Required action 1
In the passage on lending, who takes precedence over other poor individuals?
Required action 2
Copy a portion of the passage on lending word for word, beginning at the words "Paragraph 5- If" and stopping after "merciful in judgement.".

Source extract
Translation:Shulchan Aruch/Choshen Mishpat/97
Paragraph 1- There is a positive commandment to lend poor Jews. It is a greater mitzvah than charity. A poor relative takes precedence over other poor individuals. Poor individuals in one’s city take precedence over the poor of another city. There is even a mitzvah to lend a rich individual who needs to borrow for some time, as well as to verbally encourage him and provide with appropriate advice.
Paragraph 2- One is prohibited from pressuring the borrower to pay back when he knows that the borrower does not have the resources. One is even prohibited from showing himself to the borrower because the borrower will be embarrassed when he sees the lender and he does not have the resources to pay back.
Paragraph 3- A borrower is prohibited from hiding his counterparty’s money and telling him to come back tomorrow when he will give it, if the borrower has the money now.
Paragraph 4- A borrower is prohibited from taking a loan and spending it for no reason and wasting it so that the lender does not have what to collect the loan from. If he does so, he is called wicked. If the lender is aware that this borrower has this trait, it is better not to lend him than to lend him and be forced to pressure him later and violate “lo siyeh lo kinoshe” each time.
Paragraph 5- If the lender comes to court to take collateral or collect from the borrower, the court should follow the law and not say, “so and so is poor and has nothing whereas so and so is rich and does not need it.” Rather, we do not act merciful in judgement.

(Records held in a dataset)
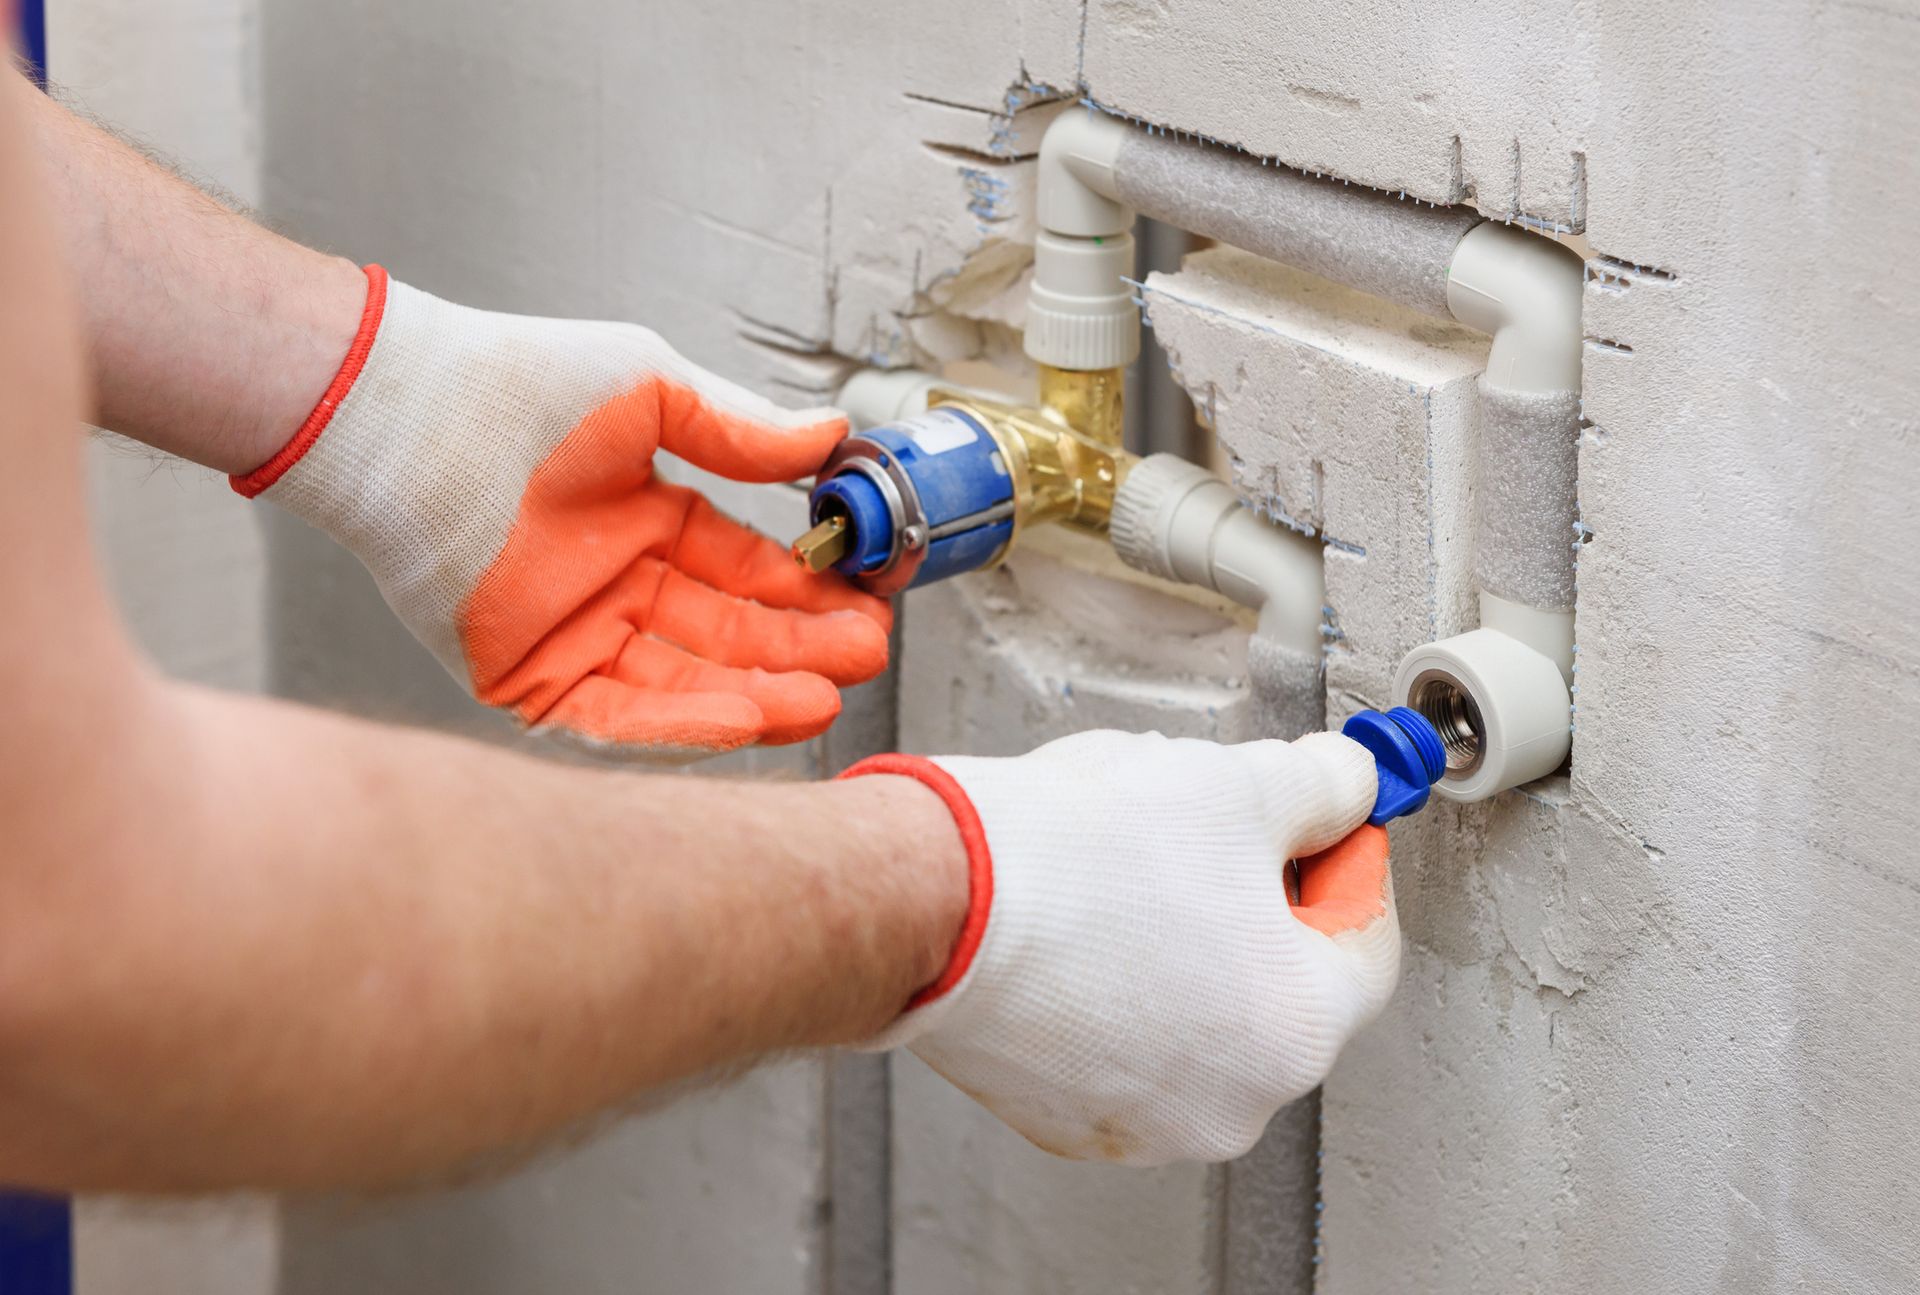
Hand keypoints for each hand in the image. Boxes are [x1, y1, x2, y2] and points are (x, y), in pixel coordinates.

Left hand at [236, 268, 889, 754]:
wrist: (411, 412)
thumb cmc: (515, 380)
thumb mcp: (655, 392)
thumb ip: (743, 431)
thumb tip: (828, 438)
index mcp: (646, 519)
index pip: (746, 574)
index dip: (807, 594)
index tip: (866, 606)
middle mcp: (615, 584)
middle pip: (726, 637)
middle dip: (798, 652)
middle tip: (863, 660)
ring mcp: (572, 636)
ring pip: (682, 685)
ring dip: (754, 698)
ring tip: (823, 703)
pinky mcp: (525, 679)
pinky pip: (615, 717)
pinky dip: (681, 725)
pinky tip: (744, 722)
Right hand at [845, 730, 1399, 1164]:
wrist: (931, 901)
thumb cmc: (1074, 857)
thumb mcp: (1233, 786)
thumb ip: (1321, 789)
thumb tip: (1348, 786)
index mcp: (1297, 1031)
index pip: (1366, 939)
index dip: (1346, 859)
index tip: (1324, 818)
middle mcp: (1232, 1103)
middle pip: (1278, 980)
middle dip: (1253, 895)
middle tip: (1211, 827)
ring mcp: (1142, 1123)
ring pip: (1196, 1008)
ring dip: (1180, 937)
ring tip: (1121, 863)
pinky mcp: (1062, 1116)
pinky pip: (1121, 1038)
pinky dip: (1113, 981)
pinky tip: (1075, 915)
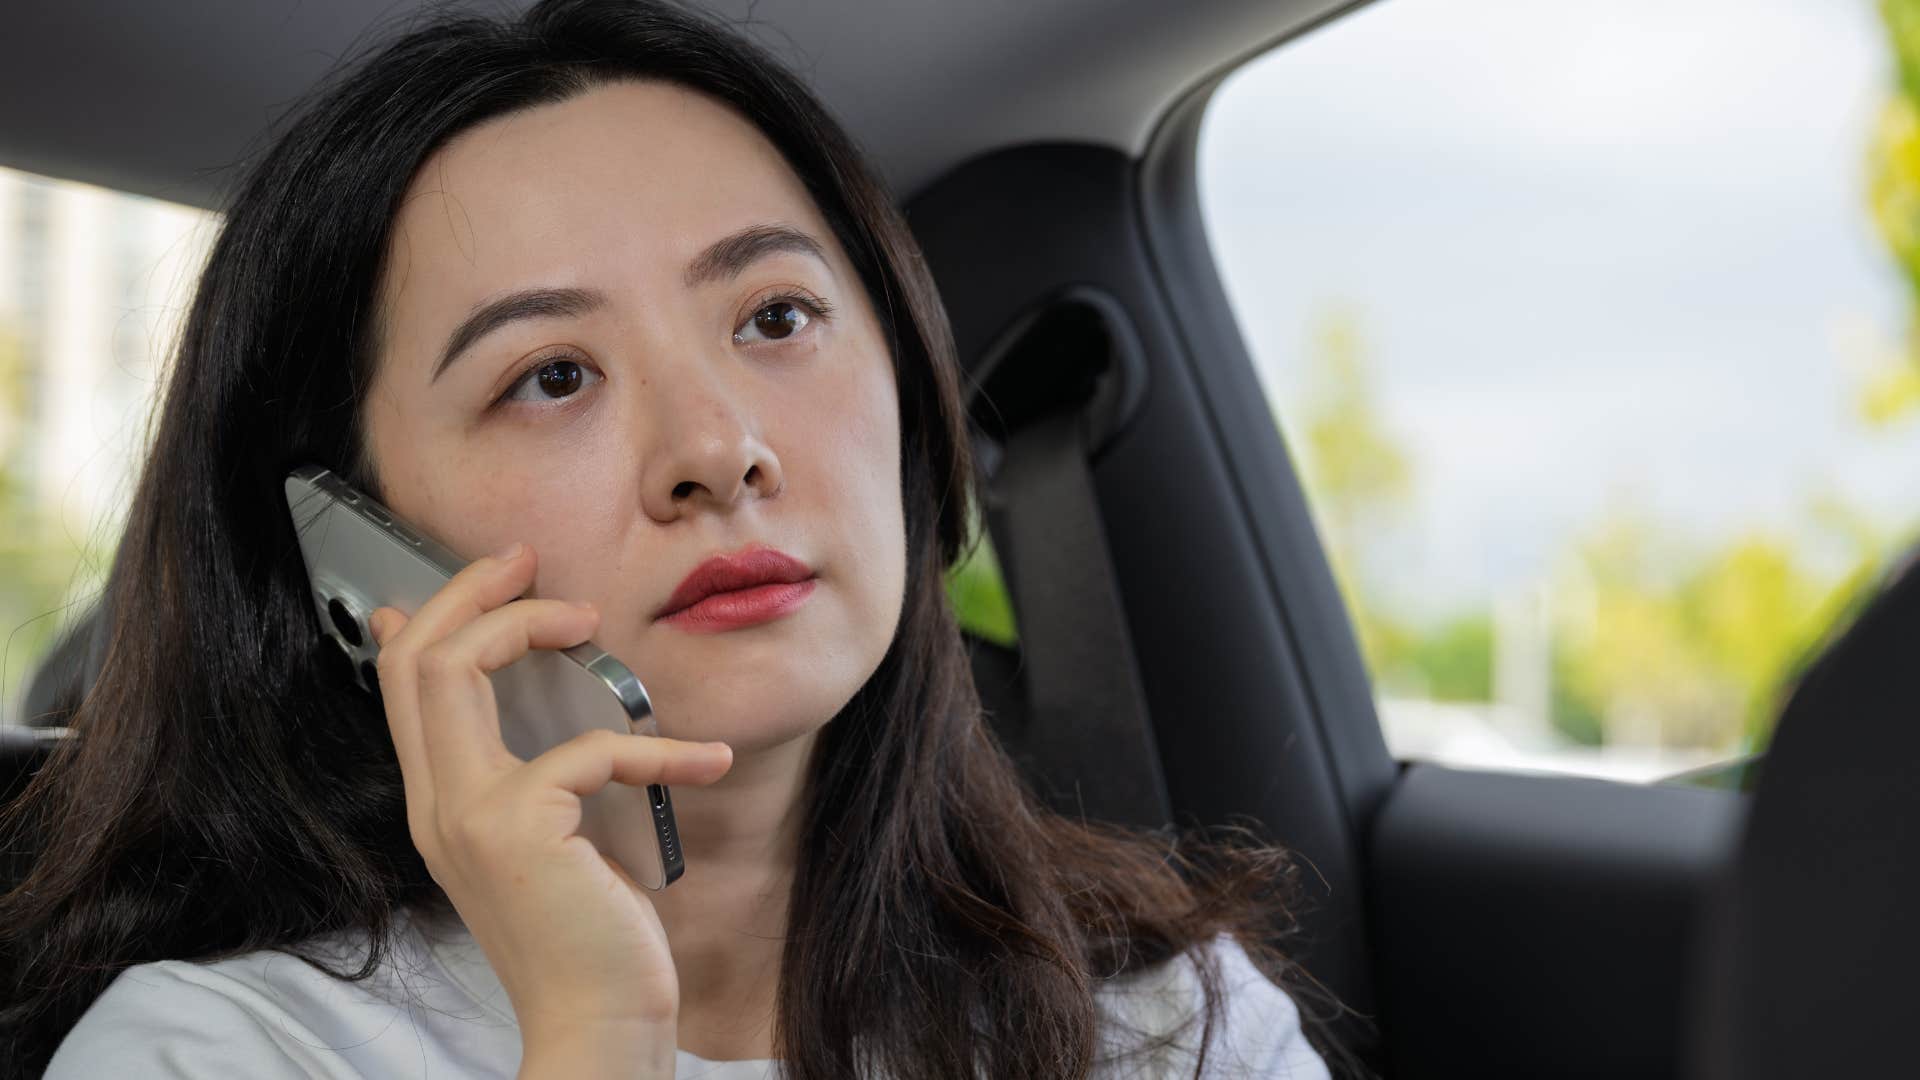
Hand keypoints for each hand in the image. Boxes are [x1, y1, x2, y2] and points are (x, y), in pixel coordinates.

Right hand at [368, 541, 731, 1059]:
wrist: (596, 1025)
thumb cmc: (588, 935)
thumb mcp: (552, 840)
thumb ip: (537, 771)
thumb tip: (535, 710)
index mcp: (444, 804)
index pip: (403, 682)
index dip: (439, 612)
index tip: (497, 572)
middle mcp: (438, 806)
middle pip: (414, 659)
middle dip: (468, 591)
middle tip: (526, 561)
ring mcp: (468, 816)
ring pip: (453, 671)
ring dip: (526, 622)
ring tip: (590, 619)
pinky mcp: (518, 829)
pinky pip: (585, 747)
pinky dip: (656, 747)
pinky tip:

Task result 1
A poor relative.

Task result 2
Paragraph 5- If the lender comes to court to take collateral or collect from the borrower, the court should follow the law and not say, “so and so is poor and has nothing whereas so and so is rich and does not need it.” Rather, we do not act merciful in judgement.